Carter’s book took on a personal edge as early as Page 21. There, I felt myself dismissed, along with my friend Cindy Sheehan, whom Carter identified as “one [who] truly believes that all wars of choice are organized mass murder.” Cindy became an antiwar activist after her son, Casey Sheehan, was killed in action in Iraq. Her memoir, Peace Mom: A Mother’s Journey Through Heartache to Activism, recounts her experience of losing her son and her transformation into an antiwar activist. Her resistance to war has been creative, courageous, costly and consistent.

So, yes, Cindy and I share the belief that, whatever the vision at its inception, no war can remain “just.” Carter wrote that Cindy labeled Obama a war criminal and went on to say: “Her opinion is simply wrong. ... Such an accusation is contemptible nonsense, just as it was when the president was George W. Bush.”

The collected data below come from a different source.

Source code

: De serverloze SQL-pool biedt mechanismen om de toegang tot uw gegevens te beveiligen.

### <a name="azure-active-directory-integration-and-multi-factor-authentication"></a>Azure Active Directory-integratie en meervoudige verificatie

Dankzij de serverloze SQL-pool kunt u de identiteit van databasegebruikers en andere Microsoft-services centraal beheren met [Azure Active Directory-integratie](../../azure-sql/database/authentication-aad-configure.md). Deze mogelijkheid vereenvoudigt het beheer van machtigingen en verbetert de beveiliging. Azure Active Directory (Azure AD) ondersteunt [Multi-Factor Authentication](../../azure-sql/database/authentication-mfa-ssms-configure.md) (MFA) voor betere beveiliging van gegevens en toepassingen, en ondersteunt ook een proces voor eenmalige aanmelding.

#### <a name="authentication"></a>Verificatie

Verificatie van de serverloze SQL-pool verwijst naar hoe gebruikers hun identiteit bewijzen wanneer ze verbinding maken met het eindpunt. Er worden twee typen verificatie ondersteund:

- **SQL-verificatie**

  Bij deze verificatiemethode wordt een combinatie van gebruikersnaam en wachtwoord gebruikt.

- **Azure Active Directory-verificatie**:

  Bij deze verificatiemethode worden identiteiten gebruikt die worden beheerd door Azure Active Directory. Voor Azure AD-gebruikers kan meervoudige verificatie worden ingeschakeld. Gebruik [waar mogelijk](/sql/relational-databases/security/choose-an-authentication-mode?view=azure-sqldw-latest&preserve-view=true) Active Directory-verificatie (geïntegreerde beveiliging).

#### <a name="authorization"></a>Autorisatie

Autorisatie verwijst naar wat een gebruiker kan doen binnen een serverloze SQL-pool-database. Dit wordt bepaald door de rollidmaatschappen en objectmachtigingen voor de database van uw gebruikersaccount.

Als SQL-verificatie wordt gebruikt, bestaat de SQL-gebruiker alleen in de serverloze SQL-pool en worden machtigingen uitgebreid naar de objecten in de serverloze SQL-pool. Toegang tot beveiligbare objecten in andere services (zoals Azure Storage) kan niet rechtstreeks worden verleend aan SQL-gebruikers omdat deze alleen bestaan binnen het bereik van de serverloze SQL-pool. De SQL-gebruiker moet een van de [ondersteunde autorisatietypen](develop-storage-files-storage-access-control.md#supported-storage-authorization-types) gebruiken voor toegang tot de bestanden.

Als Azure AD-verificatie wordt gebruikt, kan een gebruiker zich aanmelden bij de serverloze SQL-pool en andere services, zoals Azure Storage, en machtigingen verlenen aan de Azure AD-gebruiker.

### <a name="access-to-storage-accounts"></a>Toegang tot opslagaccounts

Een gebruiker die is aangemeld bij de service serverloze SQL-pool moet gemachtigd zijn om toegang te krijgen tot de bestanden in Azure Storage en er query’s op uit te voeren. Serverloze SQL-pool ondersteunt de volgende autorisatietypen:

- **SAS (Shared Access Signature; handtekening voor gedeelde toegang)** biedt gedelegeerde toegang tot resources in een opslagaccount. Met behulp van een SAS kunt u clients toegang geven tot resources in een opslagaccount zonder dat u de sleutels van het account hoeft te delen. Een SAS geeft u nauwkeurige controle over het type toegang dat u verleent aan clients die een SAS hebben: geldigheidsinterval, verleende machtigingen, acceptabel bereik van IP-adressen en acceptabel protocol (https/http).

I suspect Carter would find the insights of Noam Chomsky contemptible nonsense, too. When an audience urged Chomsky to run for president (the year before George W. Bush was elected), Chomsky pointed out that it was impossible. The reason it was impossible, he went on to say, was that if he ever won election to that office, his first task would be to submit to indictment for war crimes, simply by virtue of the office.

Carter argues his points skillfully, but misses the point that war is the epitome of violence or, as Bertrand Russell put it, “War does not determine who is right, only who is left.”

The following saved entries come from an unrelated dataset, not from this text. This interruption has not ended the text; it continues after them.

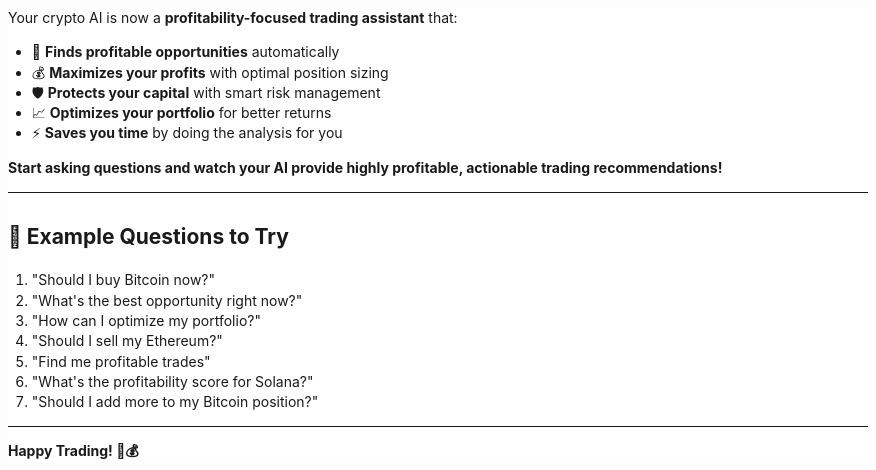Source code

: Your crypto AI is now a **profitability-focused trading assistant** that:

- 🎯 **Finds profitable opportunities** automatically
- 💰 **Maximizes your profits** with optimal position sizing
- 🛡️ **Protects your capital** with smart risk management
- 📈 **Optimizes your portfolio** for better returns
- ⚡ **Saves you time** by doing the analysis for you

**Start asking questions and watch your AI provide highly profitable, actionable trading recommendations!**

---

## 📝 Example Questions to Try

1. "Should I buy Bitcoin now?"
2. "What's the best opportunity right now?"
3. "How can I optimize my portfolio?"
4. "Should I sell my Ethereum?"
5. "Find me profitable trades"
6. "What's the profitability score for Solana?"
7. "Should I add more to my Bitcoin position?"

---

**Happy Trading! 🚀💰**


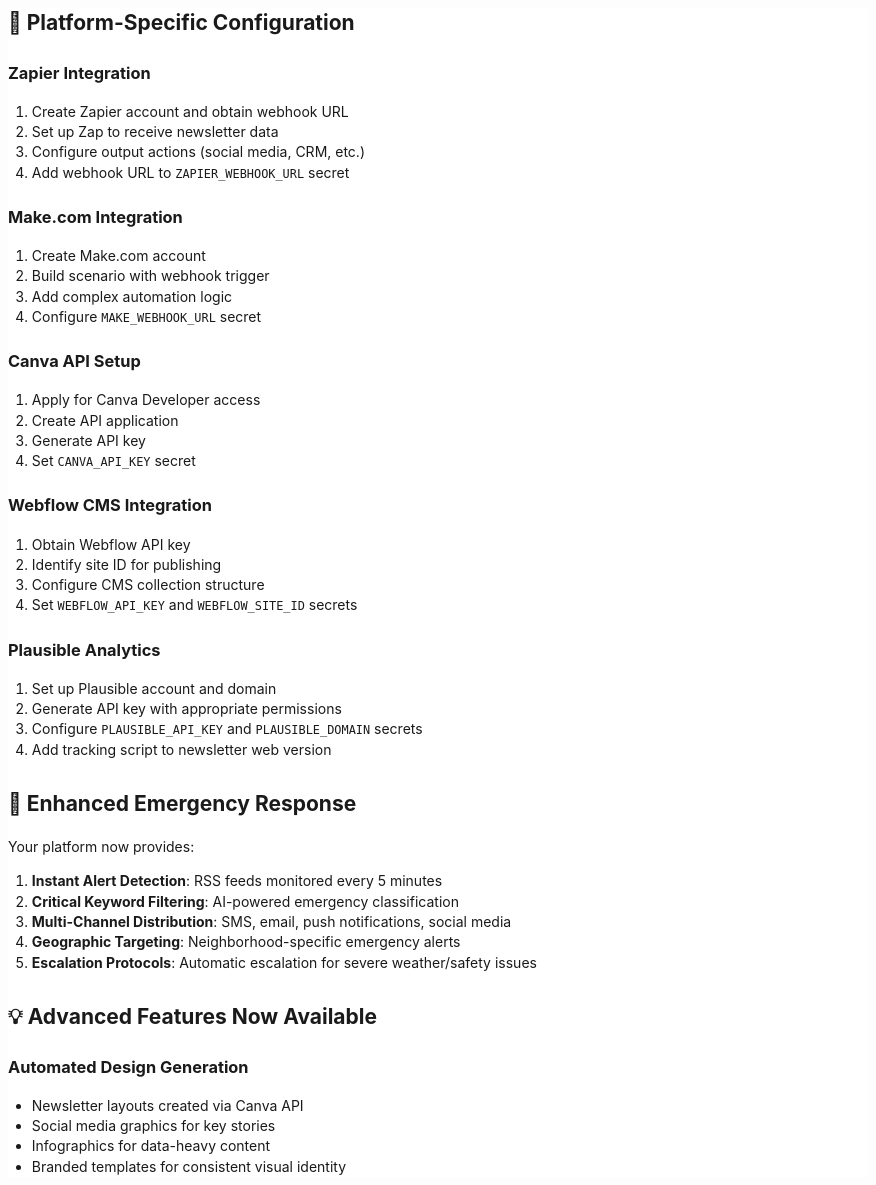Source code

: ## 🔧 Platform-Specific Configuration

### Zapier Integration

1. Create Zapier account and obtain webhook URL
2. Set up Zap to receive newsletter data
3. Configure output actions (social media, CRM, etc.)
4. Add webhook URL to `ZAPIER_WEBHOOK_URL` secret

### Make.com Integration  

1. Create Make.com account
2. Build scenario with webhook trigger
3. Add complex automation logic
4. Configure `MAKE_WEBHOOK_URL` secret

### Canva API Setup

1. Apply for Canva Developer access
2. Create API application
3. Generate API key
4. Set `CANVA_API_KEY` secret

### Webflow CMS Integration

1. Obtain Webflow API key
2. Identify site ID for publishing
3. Configure CMS collection structure
4. Set `WEBFLOW_API_KEY` and `WEBFLOW_SITE_ID` secrets

### Plausible Analytics

1. Set up Plausible account and domain
2. Generate API key with appropriate permissions  
3. Configure `PLAUSIBLE_API_KEY` and `PLAUSIBLE_DOMAIN` secrets
4. Add tracking script to newsletter web version

## 🚨 Enhanced Emergency Response

Your platform now provides:

1. **Instant Alert Detection**: RSS feeds monitored every 5 minutes
2. **Critical Keyword Filtering**: AI-powered emergency classification
3. **Multi-Channel Distribution**: SMS, email, push notifications, social media
4. **Geographic Targeting**: Neighborhood-specific emergency alerts
5. **Escalation Protocols**: Automatic escalation for severe weather/safety issues

## 💡 Advanced Features Now Available

### Automated Design Generation
- Newsletter layouts created via Canva API
- Social media graphics for key stories
- Infographics for data-heavy content
- Branded templates for consistent visual identity
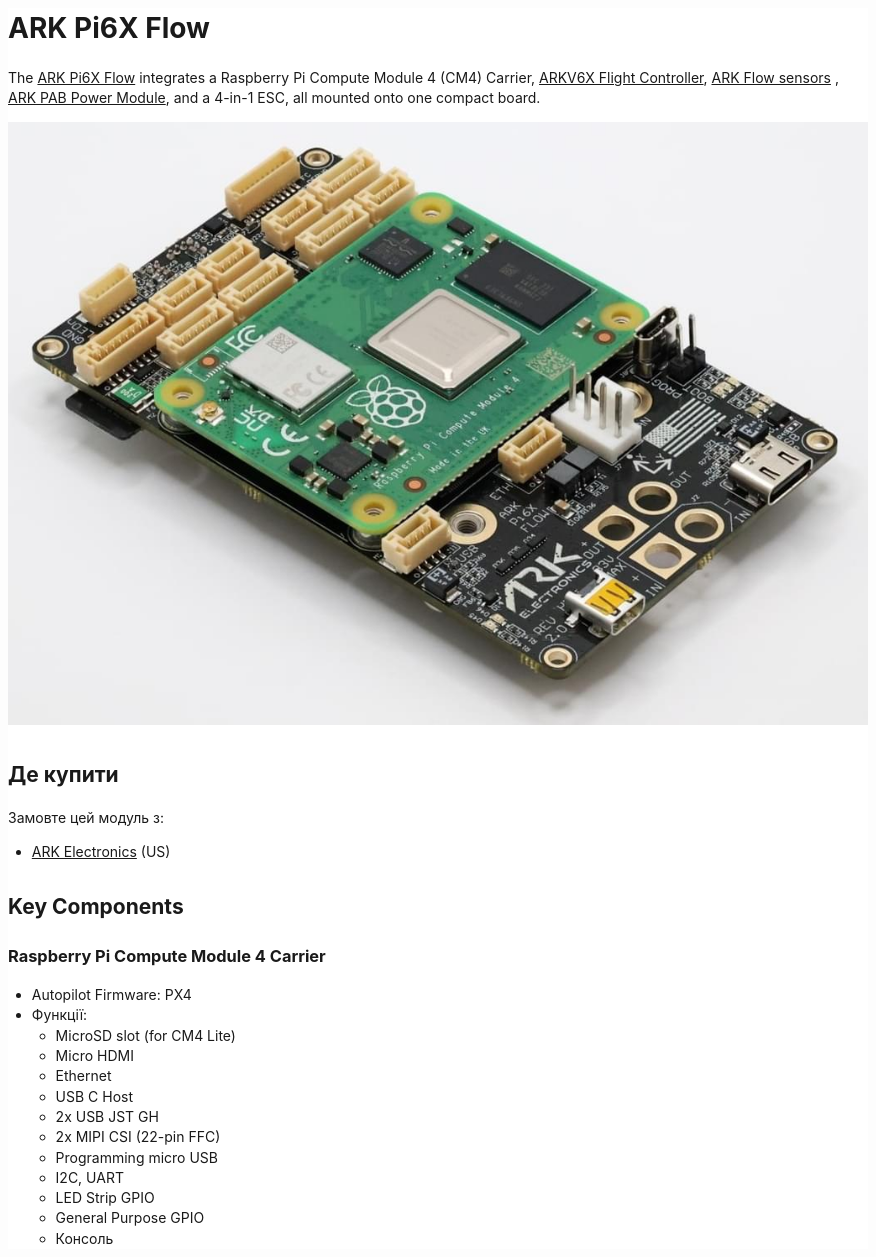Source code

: # ARK Pi6X Flow

The [ARK Pi6X Flow](\(https://arkelectron.gitbook.io/ark-documentation/flight-controllers/ark-pi6x-flow\)) integrates a Raspberry Pi Compute Module 4 (CM4) Carrier, [ARKV6X Flight Controller](../flight_controller/ark_v6x.md), [ARK Flow sensors](../dronecan/ark_flow.md) , [ARK PAB Power Module](../power_module/ark_pab_power_module.md), and a 4-in-1 ESC, all mounted onto one compact board.

![ARK Pi6X Flow Flight Controller](../../assets/flight_controller/ark_pi6x_flow/ark_pi6xflow.jpg)

## Де купити

Замовте цей модуль з:

- [ARK Electronics](https://arkelectron.com/product/ark-pi6x-flow/) (US)

## Key Components

### Raspberry Pi Compute Module 4 Carrier

- Autopilot Firmware: PX4
- Функції:
  - MicroSD slot (for CM4 Lite)
  - Micro HDMI
  - Ethernet
  - USB C Host
  - 2x USB JST GH
  - 2x MIPI CSI (22-pin FFC)
  - Programming micro USB
  - I2C, UART
  - LED Strip GPIO
  - General Purpose GPIO
  - Консоль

I’m convinced that there has never been and never can be a just or an honorable war. All three of the principles outlined by Obama (last resort; reasonable hope of success; minimum possible force) have been totally abandoned in his pursuit of victory. When the aim is victory, victory becomes victory at any price, and the principles collapse. That is and has been the evidence of history.

[Elizabeth McAlister is a longtime peace activist, jailed and imprisoned numerous times for that resistance. She and her husband, the late Philip Berrigan, founded the Jonah House community in Baltimore.]